■ **WHAT YOU NEED TO DO**:
A: In the websocket proxy description, how long did the test suite take when run with Webdriver over websockets?
B: Reproduce the passage of the websocket proxy description starting at "It will bring" and ending at "browser's test suite.".

■ **SOURCE DOCUMENT**:
⟨
A thin proxy that translates between websockets and HTTP requests. Though primarily intended to drive Webdriver tests (reasons will follow soon), it can be used to send requests to a HTTP server over the websocket protocol.

Why?

HTTP requests have significant overhead. Opening a connection, sending the headers and then finally your request body. This is pretty much repetitive and wasteful work if you are sending a large number of requests to the same server. Whereas a websocket provides a persistent connection to just send the messages across and recieve the results.

A good candidate for this was Webdriver tests. The webdriver protocol requires clients to send HTTP requests to automate the browser for every single task to the same host.

Usage

Modify the config.json to update the configurationa according to your needs. Then do:

node index.js

It will bring the HTTP server up. Now just point your Webdriver tests to this URL. A sample script can be found in examples directory.

PS: You would need a patched webdriver client library that speaks the websocket protocol. I have patched WebdriverIO client library in this fork.

Benchmark

Just to test how fast this is compared to the normal webdriver HTTP protocol, I created an ngrok tunnel to my local ports so that request go via the internet. Then I ran the WebdriverIO's desktop browser's test suite.

Here are the results:

Webdriver HTTP requests:         9 min 31.68 sec
Webdriver over websockets:       5 min 55.63 sec

The time save by using ws-webdriver is pretty much noticable.
⟩
■ **SUPPLIED DATA**:
⟨
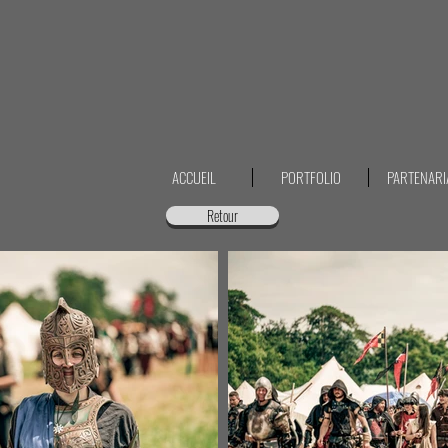
ACCUEIL
PORTFOLIO
PARTENARI
Retour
⟩
■ **SOLUTIONS TO THE PROBLEMS**:
A: 5 min 55.63 sec

B:
It will bring the HTTP server up. Now just point your Webdriver tests to this URL. A sample script can be found in examples directory.

PS: You would need a patched webdriver client library that speaks the websocket protocol. I have patched WebdriverIO client library in this fork.

Benchmark

Just to test how fast this is compared to the normal webdriver HTTP protocol, I created an ngrok tunnel to my local ports so that request go via the internet. Then I ran the WebdriverIO's desktop browser's test suite.